[STUDY TEXT — start]

- Motto: Liberté, Coopération, Progrès (Liberty, Cooperation, Progress)
- Anthem: "Rwanda Rwacu" (English: "Our Rwanda")
- Location of Rwanda
- Capital: Kigali
- Demonym: Rwandan
- Government: Unitary one-party presidential republic under a totalitarian military dictatorship
- • 1973–1994: Juvénal Habyarimana
- Legislature: National Development Council (1982-1994)
- • Established: 5 July 1973
- • Rwandan Civil War: 1990–1994
- • Disestablished: 6 April 1994

Area
- • Total: 26,338 km^{2} (10,169 sq mi)
- Currency: Rwandan franc
- ISO 3166 code: RW
| Preceded by | Succeeded by |
| / First Rwandese Republic | Third Rwandese Republic / |
- Today part of: Rwanda

= Second Rwandese Republic =

Government of Rwanda (1973-1994)

The second Rwandese Republic period began on July 5, 1973, when Defence Minister Maj. Gen. Juvénal Habyarimana overthrew President Grégoire Kayibanda. Habyarimana suspended the constitution, dissolved the National Assembly of Rwanda and imposed a strict ban on all political activity, ruling Rwanda as a totalitarian state.

Initially, Habyarimana abolished the quota system, winning him favour among Tutsi. However, this didn't last. In 1974, a public outcry developed over Tutsi over-representation in professional fields such as medicine and education. Thousands of Tutsi were forced to resign from such positions, and many were forced into exile. In associated violence, several hundred Tutsi were killed. Gradually, Habyarimana reimposed many of his predecessor's policies favouring Hutu over Tutsi.

[STUDY TEXT — finish]
[RECORDED DATA — start]

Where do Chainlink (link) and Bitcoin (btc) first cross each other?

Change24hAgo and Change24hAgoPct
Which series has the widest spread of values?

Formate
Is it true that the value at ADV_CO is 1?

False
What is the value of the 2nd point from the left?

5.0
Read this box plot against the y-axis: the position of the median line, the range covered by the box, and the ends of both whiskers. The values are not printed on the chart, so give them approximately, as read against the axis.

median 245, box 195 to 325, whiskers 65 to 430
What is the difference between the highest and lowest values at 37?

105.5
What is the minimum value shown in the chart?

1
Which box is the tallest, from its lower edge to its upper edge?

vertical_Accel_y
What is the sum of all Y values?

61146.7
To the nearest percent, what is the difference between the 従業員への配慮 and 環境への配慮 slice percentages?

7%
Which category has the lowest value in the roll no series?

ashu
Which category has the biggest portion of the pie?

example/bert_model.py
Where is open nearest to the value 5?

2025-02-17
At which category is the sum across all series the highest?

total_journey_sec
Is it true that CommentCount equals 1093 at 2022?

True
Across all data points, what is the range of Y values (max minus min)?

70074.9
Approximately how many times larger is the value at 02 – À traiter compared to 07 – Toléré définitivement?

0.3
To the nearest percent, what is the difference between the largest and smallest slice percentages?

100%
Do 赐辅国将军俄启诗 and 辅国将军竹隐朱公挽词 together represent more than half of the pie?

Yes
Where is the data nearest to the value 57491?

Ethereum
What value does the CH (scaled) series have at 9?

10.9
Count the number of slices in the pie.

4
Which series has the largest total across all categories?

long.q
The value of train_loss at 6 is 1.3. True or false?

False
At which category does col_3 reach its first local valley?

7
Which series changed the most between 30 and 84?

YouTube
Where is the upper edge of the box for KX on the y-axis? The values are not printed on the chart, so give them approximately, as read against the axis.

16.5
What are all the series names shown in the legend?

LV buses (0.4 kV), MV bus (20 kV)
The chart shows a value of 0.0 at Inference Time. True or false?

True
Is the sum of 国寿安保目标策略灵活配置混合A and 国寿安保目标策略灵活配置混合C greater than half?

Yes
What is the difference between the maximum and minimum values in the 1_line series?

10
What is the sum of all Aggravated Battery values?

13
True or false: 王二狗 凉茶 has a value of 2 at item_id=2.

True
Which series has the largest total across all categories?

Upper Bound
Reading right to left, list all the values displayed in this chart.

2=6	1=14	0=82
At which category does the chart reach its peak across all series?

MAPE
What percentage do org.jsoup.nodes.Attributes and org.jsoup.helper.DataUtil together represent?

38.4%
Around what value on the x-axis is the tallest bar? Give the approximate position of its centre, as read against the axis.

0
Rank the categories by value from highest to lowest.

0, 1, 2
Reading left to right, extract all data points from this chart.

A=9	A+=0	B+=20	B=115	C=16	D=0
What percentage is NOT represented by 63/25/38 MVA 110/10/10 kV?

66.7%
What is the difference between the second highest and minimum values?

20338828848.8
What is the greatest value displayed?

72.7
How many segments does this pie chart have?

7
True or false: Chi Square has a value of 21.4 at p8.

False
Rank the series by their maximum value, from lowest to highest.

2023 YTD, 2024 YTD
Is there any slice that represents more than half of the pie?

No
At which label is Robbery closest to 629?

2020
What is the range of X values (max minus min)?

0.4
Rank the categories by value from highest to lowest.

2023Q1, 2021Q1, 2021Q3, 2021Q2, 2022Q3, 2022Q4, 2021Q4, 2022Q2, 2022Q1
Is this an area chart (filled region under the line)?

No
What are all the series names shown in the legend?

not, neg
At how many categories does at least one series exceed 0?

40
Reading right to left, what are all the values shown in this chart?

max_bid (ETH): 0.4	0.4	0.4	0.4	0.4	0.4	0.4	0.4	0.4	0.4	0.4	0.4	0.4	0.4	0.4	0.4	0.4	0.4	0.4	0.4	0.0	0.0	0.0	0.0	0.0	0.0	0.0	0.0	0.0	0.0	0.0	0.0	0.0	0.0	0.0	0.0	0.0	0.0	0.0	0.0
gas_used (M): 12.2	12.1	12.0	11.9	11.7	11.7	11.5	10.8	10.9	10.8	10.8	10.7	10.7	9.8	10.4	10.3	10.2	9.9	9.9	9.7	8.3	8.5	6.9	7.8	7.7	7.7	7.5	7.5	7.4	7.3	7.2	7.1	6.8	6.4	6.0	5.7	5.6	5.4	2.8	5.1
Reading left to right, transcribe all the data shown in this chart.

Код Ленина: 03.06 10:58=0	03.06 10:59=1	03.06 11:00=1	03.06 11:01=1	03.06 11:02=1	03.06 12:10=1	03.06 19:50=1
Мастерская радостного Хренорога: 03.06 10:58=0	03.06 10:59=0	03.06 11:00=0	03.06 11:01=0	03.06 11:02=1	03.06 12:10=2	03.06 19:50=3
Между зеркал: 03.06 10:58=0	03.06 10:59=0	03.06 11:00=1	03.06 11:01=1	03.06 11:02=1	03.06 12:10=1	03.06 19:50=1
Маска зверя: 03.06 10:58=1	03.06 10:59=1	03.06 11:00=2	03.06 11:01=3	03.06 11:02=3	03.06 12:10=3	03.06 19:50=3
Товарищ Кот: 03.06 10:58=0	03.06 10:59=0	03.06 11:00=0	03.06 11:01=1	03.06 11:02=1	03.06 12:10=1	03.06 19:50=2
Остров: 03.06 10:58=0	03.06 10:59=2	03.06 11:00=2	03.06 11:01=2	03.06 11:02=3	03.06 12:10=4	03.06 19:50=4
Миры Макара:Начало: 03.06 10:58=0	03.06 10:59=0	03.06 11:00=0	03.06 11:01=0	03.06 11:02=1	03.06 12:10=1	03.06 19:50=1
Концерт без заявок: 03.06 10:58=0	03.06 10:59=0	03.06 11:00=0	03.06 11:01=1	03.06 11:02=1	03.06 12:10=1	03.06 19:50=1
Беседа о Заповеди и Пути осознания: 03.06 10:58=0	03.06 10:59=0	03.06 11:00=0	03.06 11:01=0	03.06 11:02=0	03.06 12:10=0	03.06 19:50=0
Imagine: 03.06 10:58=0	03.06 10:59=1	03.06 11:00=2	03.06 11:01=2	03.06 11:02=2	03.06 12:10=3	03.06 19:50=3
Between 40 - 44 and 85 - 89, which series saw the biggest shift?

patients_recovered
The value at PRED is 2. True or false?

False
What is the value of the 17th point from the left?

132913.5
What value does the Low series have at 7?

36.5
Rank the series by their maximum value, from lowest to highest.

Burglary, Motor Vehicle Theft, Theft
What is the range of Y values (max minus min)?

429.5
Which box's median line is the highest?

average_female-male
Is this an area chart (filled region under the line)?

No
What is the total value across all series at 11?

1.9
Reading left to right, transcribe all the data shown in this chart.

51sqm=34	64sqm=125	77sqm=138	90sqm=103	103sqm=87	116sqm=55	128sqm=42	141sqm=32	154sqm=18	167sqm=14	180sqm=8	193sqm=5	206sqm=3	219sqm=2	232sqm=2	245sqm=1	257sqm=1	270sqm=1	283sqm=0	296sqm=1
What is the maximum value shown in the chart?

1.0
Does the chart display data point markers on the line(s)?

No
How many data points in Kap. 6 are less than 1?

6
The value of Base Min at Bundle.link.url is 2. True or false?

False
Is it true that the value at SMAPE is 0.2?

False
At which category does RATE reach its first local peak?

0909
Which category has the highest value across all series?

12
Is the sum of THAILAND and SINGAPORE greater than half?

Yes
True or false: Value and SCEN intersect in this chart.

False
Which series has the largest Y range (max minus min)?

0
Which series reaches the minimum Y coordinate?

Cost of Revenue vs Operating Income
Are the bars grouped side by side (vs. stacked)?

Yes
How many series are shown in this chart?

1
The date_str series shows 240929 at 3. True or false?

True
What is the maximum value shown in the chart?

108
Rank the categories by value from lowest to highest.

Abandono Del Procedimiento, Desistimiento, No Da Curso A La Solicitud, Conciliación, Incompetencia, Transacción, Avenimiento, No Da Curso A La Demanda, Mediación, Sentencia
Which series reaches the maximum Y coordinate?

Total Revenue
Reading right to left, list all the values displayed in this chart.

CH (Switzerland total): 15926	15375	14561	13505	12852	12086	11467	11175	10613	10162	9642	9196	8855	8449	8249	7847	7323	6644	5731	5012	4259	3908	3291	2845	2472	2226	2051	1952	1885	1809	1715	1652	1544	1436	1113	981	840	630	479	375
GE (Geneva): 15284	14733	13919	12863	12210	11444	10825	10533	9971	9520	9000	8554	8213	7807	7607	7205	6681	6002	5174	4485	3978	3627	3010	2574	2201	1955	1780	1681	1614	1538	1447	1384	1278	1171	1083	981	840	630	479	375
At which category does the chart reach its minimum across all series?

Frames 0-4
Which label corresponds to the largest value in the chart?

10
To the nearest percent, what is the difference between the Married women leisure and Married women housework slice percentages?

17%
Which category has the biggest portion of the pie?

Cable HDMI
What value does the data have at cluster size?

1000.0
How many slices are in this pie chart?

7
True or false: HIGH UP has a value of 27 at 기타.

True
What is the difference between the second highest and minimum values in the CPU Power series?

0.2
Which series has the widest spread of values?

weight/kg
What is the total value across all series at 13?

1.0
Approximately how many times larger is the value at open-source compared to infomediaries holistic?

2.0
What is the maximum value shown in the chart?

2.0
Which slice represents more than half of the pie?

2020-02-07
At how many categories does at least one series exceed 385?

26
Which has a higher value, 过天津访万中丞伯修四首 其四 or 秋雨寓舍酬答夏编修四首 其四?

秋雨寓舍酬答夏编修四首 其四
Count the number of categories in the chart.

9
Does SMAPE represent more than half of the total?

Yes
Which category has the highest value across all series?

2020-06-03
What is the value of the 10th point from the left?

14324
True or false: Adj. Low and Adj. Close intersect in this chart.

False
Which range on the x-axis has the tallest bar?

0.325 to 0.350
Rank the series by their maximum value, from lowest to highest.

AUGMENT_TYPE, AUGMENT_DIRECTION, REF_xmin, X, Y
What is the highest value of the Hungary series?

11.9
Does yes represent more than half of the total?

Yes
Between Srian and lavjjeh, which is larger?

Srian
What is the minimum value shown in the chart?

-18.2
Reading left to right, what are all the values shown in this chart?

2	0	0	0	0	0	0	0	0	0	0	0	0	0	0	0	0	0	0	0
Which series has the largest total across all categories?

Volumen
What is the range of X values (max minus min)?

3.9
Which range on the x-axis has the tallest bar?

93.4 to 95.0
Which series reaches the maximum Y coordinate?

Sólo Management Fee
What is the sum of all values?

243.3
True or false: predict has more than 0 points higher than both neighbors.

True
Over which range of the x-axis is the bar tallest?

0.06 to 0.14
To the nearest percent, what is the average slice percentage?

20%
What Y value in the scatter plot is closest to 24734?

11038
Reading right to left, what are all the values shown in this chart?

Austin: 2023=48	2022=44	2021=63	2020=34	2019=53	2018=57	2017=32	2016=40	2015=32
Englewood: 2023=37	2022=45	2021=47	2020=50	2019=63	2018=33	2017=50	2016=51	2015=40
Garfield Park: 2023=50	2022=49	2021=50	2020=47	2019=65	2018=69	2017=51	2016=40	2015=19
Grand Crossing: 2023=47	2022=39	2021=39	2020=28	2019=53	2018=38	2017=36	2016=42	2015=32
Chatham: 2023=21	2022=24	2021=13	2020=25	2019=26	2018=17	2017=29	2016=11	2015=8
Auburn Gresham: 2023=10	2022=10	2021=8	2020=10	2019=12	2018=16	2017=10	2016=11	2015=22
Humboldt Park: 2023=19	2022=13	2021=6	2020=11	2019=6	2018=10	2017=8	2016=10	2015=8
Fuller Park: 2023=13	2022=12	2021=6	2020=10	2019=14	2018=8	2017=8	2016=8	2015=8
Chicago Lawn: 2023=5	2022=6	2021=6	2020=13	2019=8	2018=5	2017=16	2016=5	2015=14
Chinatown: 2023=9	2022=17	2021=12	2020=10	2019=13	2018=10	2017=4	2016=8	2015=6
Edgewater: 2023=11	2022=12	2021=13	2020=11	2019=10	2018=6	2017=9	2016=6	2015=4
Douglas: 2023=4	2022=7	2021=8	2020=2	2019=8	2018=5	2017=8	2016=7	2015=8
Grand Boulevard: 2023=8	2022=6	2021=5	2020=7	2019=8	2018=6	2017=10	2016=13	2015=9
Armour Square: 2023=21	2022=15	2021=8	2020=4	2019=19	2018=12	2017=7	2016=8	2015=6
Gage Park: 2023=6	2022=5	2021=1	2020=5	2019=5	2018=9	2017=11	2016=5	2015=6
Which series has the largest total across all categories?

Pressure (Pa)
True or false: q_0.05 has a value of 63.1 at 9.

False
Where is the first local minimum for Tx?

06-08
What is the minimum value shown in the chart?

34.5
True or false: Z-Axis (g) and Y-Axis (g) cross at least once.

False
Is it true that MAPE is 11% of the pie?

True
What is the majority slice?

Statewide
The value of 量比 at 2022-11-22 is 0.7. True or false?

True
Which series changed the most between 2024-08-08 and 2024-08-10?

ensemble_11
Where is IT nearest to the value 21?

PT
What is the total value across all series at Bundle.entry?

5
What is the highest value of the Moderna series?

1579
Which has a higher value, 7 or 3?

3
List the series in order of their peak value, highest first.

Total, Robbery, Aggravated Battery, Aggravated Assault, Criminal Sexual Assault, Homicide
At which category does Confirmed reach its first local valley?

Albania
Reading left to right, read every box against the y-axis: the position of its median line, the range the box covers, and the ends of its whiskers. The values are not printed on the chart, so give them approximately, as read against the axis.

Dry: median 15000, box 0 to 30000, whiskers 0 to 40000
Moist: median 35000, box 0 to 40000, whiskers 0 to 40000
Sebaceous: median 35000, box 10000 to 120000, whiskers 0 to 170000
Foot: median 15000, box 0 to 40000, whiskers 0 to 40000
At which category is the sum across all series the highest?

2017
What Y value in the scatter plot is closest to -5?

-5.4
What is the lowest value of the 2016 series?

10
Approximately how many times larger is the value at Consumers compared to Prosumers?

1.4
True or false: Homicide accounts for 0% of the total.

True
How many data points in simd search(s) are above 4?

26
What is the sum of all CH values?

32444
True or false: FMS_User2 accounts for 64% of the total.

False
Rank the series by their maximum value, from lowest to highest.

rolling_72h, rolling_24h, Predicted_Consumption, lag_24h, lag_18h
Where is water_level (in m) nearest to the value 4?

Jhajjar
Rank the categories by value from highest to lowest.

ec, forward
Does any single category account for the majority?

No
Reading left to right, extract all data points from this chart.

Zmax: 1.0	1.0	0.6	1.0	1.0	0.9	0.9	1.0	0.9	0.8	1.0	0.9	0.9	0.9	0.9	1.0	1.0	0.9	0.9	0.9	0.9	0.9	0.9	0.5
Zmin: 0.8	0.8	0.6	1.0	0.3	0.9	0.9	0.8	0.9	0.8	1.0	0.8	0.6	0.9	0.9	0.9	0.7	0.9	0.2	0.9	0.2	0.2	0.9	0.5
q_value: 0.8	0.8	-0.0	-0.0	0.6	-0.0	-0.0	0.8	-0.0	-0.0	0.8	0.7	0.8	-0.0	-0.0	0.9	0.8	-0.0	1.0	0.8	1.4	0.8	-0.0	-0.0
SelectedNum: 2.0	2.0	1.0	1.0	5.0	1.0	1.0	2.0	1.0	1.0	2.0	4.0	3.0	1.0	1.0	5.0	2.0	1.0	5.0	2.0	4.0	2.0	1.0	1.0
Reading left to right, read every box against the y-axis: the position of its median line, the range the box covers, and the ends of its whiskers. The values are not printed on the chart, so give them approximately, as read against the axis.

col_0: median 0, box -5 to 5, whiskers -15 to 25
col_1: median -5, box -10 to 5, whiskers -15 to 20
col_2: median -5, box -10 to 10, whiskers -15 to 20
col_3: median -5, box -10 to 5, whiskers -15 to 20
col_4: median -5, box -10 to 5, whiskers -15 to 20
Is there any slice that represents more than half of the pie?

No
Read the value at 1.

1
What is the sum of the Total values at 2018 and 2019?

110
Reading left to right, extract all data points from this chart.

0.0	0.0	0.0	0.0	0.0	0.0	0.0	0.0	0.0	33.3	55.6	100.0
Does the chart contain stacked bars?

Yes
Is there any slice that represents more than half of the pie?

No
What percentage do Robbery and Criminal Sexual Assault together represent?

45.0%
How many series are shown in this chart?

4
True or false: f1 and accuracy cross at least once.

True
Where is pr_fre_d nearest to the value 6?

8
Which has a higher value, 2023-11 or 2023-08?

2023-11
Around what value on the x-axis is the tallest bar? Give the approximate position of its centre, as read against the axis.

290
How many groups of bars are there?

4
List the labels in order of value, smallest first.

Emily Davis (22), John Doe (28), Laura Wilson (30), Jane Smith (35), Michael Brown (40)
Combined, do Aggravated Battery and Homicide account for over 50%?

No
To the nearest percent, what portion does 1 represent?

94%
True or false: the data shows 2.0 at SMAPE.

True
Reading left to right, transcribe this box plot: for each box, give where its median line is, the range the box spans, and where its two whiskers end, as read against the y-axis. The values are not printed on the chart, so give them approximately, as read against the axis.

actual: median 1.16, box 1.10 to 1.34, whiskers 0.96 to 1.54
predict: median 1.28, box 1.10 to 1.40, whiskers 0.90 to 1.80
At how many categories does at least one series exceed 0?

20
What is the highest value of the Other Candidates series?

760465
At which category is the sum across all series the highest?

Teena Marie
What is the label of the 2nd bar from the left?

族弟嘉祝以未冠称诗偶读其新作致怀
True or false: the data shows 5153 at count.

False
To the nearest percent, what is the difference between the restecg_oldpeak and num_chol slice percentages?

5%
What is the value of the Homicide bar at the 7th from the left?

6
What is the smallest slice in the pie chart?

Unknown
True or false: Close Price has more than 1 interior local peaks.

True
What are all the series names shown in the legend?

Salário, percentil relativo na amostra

[RECORDED DATA — finish]

> **TASK INSTRUCTIONS**
Reproduce the entire text on the Second Rwandese Republic word for word.

> **YOUR SOLUTION**
- Motto: Liberté, Coopération, Progrès (Liberty, Cooperation, Progress)
- Anthem: "Rwanda Rwacu" (English: "Our Rwanda")
- Location of Rwanda
- Capital: Kigali
- Demonym: Rwandan
- Government: Unitary one-party presidential republic under a totalitarian military dictatorship
- • 1973–1994: Juvénal Habyarimana
- Legislature: National Development Council (1982-1994)
- • Established: 5 July 1973
- • Rwandan Civil War: 1990–1994
- • Disestablished: 6 April 1994

Area
- • Total: 26,338 km^{2} (10,169 sq mi)
- Currency: Rwandan franc
- ISO 3166 code: RW
| Preceded by | Succeeded by |
| / First Rwandese Republic | Third Rwandese Republic / |
- Today part of: Rwanda

= Second Rwandese Republic =

Government of Rwanda (1973-1994)

The second Rwandese Republic period began on July 5, 1973, when Defence Minister Maj. Gen. Juvénal Habyarimana overthrew President Grégoire Kayibanda. Habyarimana suspended the constitution, dissolved the National Assembly of Rwanda and imposed a strict ban on all political activity, ruling Rwanda as a totalitarian state.

Initially, Habyarimana abolished the quota system, winning him favour among Tutsi. However, this didn't last. In 1974, a public outcry developed over Tutsi over-representation in professional fields such as medicine and education. Thousands of Tutsi were forced to resign from such positions, and many were forced into exile. In associated violence, several hundred Tutsi were killed. Gradually, Habyarimana reimposed many of his predecessor's policies favouring Hutu over Tutsi.